From 52nd Expeditionary Airlift Squadron
CAMP LEMONNIER, Djibouti — Deploying Airmen and aircraft overseas in support of contingency operations is not a new concept for the Air Force Reserve Command’s 302nd Airlift Wing. However, this past fall 302nd AW Airmen and C-130s were tasked with an additional mission set with deployments in support of U.S. AFRICOM as the 52nd Expeditionary Airlift Squadron stood up operations at Camp Lemonnier, Djibouti on Oct 1.
The 52nd EAS, which has been supported by Airmen from the 302nd AW’s 731st Airlift Squadron and its active duty associate unit, the 52nd Airlift Squadron and 302nd AW C-130s is charged with providing tactical airlift as part of Combined Joint Task Force-Horn of Africa. CJTF-HOA’s operations build partnerships and supports development initiatives in an effort to promote regional security and prevent violent extremist activity.

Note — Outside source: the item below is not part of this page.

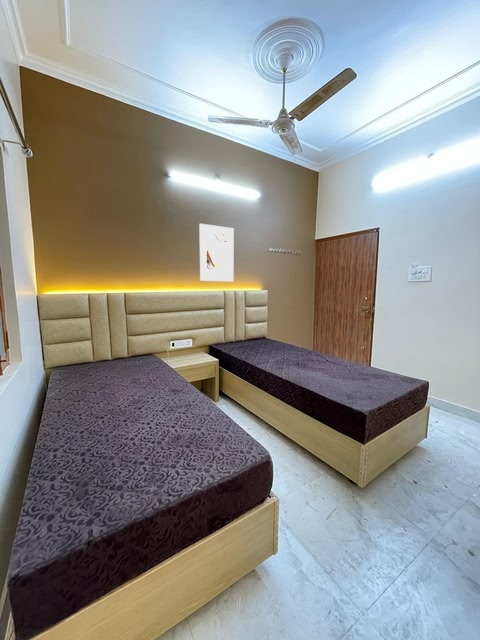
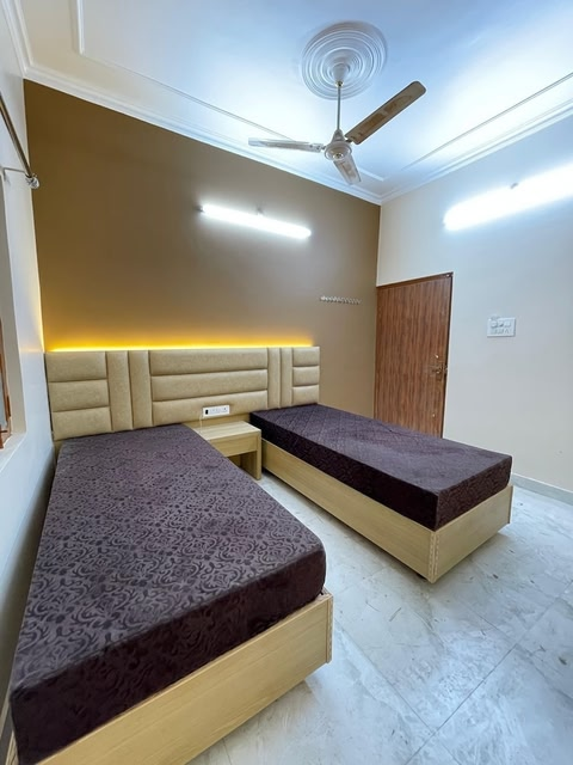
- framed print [199,223,235,282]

“The 302nd AW was instrumental in pioneering airlift operations in AFRICOM,” said Col. Kurt Jones, commander of the 302nd Operations Group. “This [52nd EAS] was the first EAS to be stood up in support of AFRICOM,” he added.
The 52nd EAS is strategically located at Camp Lemonnier to support CJTF-HOA’s ability to work with partner nations, coalition forces, and interagency and intergovernmental organizations to achieve a unified effort in the region. According to Capt. Christopher Gurrola, a 52nd EAS C-130 pilot, within hours of arriving to Camp Lemonnier, the Colorado Airmen were planning and executing missions into austere locations. Gurrola said the airlift missions in Africa provided unique flight environments and new sights, to include wild herds of giraffe, camels, and baboons.

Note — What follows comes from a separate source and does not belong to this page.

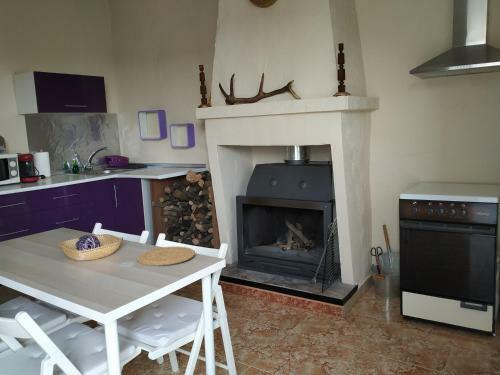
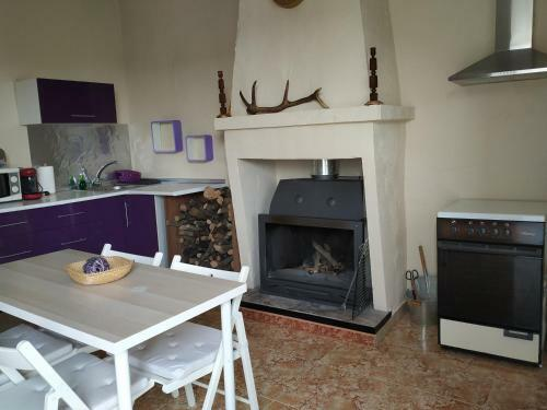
- plate [136,246,196,267]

“Within the first month we had planned and conducted some of the most difficult night missions to dirt landing strips, performing combat offloads, and had flawlessly accomplished a complete engine change under the roasting African sun,” he said.
“The unit arrived at Djibouti to find not much more waiting for us than a shipping container building, a couple of ‘Gator’ vehicles, and a place to lay their heads. That proved to be all we would need,” said Gurrola.
According to Lt. Col. Jason Terry, the 52nd EAS is a critical part of the crisis response in support of U.S. military, diplomatic, and civilian personnel throughout East Africa.
“I could not be more proud of the men and women of the 52nd EAS. They have done everything asked in support of partner nation military operations against violent extremist organizations, while strengthening our East African partner nation militaries,” he said. “The actions of the 52 EAS, and CJTF-HOA, protect and defend the national security interests of the United States in East Africa.”
52nd EAS Airmen also volunteered their time at a local orphanage in order to bond with the Djiboutian people on a personal level. According to Terry, the 52nd EAS Airmen are most proud of the Total Force approach to this deployment as it is a fifty-fifty mix of Air Force Reserve and Active Duty 302nd Airlift Wing Airmen. Discussing the addition of the AFRICOM mission set to the wing’s existing airlift and Modular Airborne Fire Fighting mission sets, Jones said, “This has been an opportunity for the wing to show flexibility in leadership of TFI (Total Force Integration) and increase the mission sets we can accomplish.”